I am a gearhead, or as they say across the pond, a "petrolhead." While this ostensibly disqualifies me from writing a movie review, my British friends think otherwise. Particularly if I am writing about British films.
The flim you need to watch is called This Sporting Life from 1964. It is a classic of the British New Wave (predated the French) and perhaps the most famous of the "kitchen sink dramas" set in the economically-depressed regions of Nothern England.
It is directed by the great Lindsay Anderson (his first feature film) who went on to direct the scandalous …If with Malcom McDowell at the end of the decade. It also features the performance of a lifetime by Richard Harris (his first feature flim lead) and Rachel Roberts (nominated for an Oscar, as was, I think, Harris.)
For a critical appraisal of this classic, simply read the review on the Criterion Flims website (get all your flims–buy and own them— from this website and waste no time with anything else) or check out Strictly Film School.
For a monkeywrench review, here are my thoughts:
This is a brutal flim. Many consider it the finest British flim ever made (questionable, but worth considering). It is unflinching and unstinting in its attention to emotional and aesthetic detail.
What really makes it work for me, however, is Richard Harris’ perfomrnace and that of Ms.Roberts. While it was said at the time that Harris was aping Brando in This Sporting Life, I feel he provides a far more emotionally nuanced performance of an athlete with feelings than "I coulda’ been a contenda" Marlon and his assorted women.

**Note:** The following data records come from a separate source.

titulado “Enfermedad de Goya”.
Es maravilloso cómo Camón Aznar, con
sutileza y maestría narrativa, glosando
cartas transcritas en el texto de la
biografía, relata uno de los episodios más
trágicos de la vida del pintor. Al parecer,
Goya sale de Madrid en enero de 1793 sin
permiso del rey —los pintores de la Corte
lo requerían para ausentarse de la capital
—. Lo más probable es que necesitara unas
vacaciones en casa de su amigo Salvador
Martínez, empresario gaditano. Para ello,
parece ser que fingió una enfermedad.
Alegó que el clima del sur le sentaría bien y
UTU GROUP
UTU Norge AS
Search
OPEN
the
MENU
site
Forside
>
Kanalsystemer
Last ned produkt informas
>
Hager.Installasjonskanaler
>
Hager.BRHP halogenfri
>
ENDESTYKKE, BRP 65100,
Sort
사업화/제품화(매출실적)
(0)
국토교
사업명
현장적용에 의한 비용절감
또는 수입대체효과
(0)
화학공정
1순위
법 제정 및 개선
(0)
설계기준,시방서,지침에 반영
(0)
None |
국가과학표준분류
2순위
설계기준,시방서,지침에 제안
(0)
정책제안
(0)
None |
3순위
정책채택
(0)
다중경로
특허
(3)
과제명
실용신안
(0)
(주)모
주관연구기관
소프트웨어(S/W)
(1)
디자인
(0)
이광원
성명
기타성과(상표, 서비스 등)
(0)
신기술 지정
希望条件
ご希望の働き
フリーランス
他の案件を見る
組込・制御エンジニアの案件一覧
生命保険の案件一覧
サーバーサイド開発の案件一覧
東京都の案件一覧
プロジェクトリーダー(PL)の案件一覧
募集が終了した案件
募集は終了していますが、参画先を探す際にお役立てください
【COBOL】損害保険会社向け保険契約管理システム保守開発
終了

I wonder if there is even such a thing as a British method actor?
Leave it to the Americans to coin a buzz phrase. Leave it to the British to mint the finest actors on the planet. (Think Tom Hollywood Hanks in Forrest’s Hump versus Peter Sellers in Being There.)
Alas, why should you watch this film about sports?
1) Because it is about sports.
2) Because it is about women.
3) Because it has not one, but two classic Bentleys.
4) Because it shows that apes like you and I can have feelings.
5) Because it says something about living life over keeping your head in the sand (whether in the suburbs or the skyscraper you inhabit downtown).
Part Two, including a very greasy plot synopsis, to follow soon. I am too drained from watching. I have feelings.